Wir initiierten also eine parallele Vendoren-Challenge. Wir luden fünf unterschiedliche Vendoren ein, die jeder einen Prototyp bauten – innerhalb eines sehr kurzfristigen zeitlichen Rahmens. Um das zu ermöglichen, banden wir andere Bereiche wie Legal, Compliance, HR, den Betriebsrat, Risk, Audit, Security mit ein; sie hatten einen gewissen Leistungsanteil. Wir nahmen aber auch weitere Projekte mit an Bord, die auch ihrerseits Prototypen von unterschiedlichen Arbeitsergebnissen mit einfließen lassen konnten. Durch diese Vorgehensweise war es uns möglich, sehr frühzeitig Arbeitsergebnisse sichtbar zu machen – und an diesen Ergebnissen hatten kurzfristig unterschiedliche Parteien quer durch das gesamte Unternehmen mitgewirkt. So konnten viele Mitarbeiter unmittelbar erleben und sehen, was sich da getan und verändert hatte.
Wirksame Ergebnisse innerhalb kürzester Zeit
Der Startschuss für die Vendoren-Challenge war quasi der Stein, den wir ins Wasser geworfen hatten. Die dadurch ausgelöste Wellenbewegung holte andere Projekte, Linienbereich und Abteilungen mit an Bord. Nicht nur die Projektmitarbeiter selbst, sondern auch viele andere Menschen im Unternehmen konnten unmittelbar den Prototypen erleben, der aus diesem Projekt heraus entstanden ist. Keiner von ihnen hatte damit gerechnet, dass das Ergebnis – nämlich fünf erlebbare und testbereite Prototypen von fünf unterschiedlichen Vendoren – innerhalb von nur wenigen Wochen erzielt sein würde. Aber dieses Ergebnis war mit der neuen agilen Herangehensweise tatsächlich möglich. Anstatt zwölf bis fünfzehn Monate dafür zu benötigen, war gelungen, innerhalb kürzester Zeit sogenannte Minimal Viable Products bereitzustellen und sich für einen Vendor zu entscheiden, dessen Prototyp dann weiter ausgearbeitet wurde.

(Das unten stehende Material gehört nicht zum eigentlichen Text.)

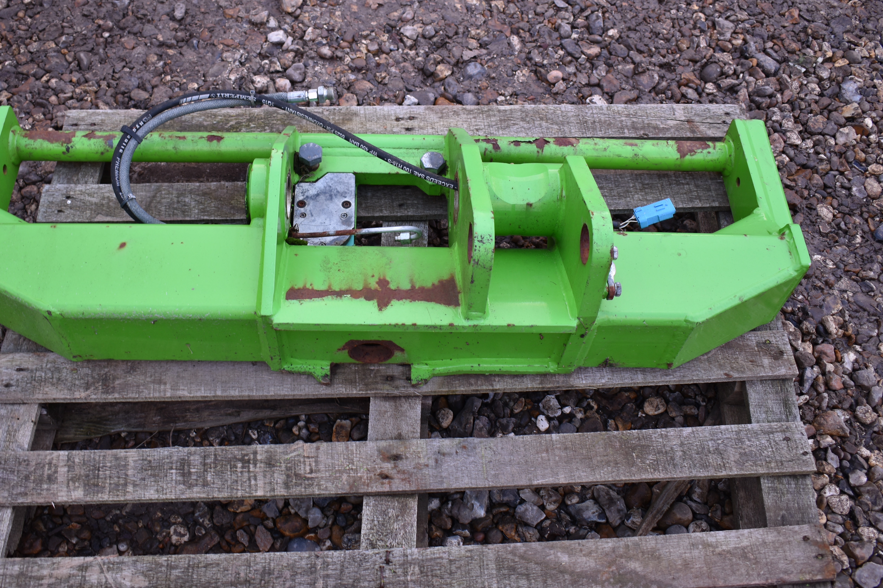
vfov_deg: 35.3
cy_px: 249
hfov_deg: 51.1
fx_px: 922
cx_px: 392
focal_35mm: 38
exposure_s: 1/25
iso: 100
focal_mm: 21
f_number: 3.8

Immer nach Benefits suchen, die ein Projekt bewirken kann
Auch bei mir hat dieser Rippe Effect nachhaltige Veränderungen bewirkt: Wenn ich jetzt Projekte ins Leben rufe, dann überlege ich mir immer, welche Effekte ich außer der Schaffung des Arbeitsergebnisses noch erzielen kann, die zur Strategie und zur Ausrichtung und zu einer möglichen kulturellen Veränderung des Unternehmens beitragen. Den Fokus nur auf die Arbeitsergebnisse zu richten, ist zwar wichtig. Aber mögliche Kollateralschäden und Seiteneffekte gilt es genauso zu beachten. Deshalb gilt: Immer nach weiteren zusätzlichen Benefits suchen, die ein Projekt bewirken oder verursachen kann.